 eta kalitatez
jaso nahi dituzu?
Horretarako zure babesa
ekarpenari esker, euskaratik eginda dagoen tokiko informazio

...

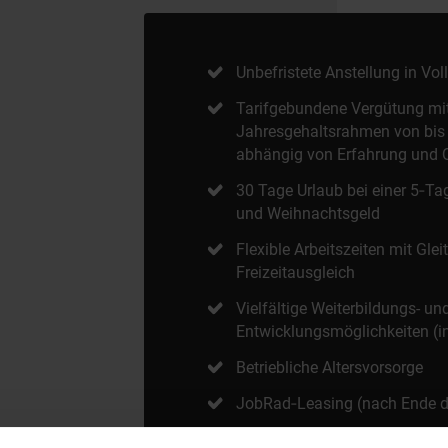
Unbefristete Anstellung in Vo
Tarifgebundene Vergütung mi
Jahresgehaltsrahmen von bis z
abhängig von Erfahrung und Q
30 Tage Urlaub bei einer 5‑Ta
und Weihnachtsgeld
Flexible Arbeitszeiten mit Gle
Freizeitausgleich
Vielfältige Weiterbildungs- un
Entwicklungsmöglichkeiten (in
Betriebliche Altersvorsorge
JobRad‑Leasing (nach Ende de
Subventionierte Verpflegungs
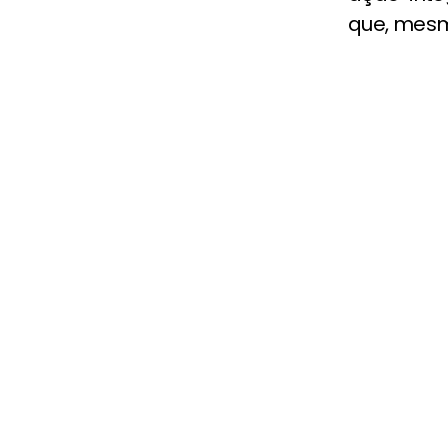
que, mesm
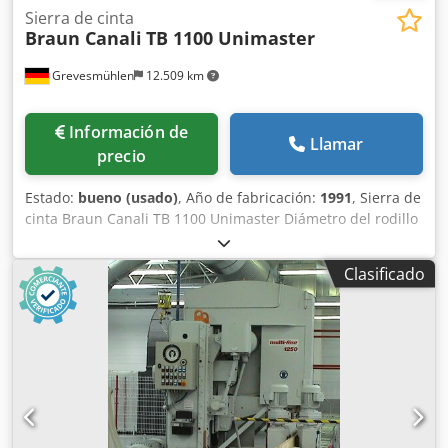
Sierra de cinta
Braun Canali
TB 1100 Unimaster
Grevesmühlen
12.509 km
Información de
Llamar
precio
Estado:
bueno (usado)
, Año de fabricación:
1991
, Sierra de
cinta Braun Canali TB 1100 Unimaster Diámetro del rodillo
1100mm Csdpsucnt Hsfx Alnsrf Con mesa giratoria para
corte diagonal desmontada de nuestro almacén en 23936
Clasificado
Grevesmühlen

■ **ACTIVITY**
Reproduce exactly the stretch of the material above that starts at the line with "eta kalitatez" and ends at the line with "ekarpenari esker, euskaratik", both included, and nothing else.

■ **EXPECTED ANSWER**
 eta kalitatez
jaso nahi dituzu?
Horretarako zure babesa
ekarpenari esker, euskaratik eginda dagoen tokiko informazio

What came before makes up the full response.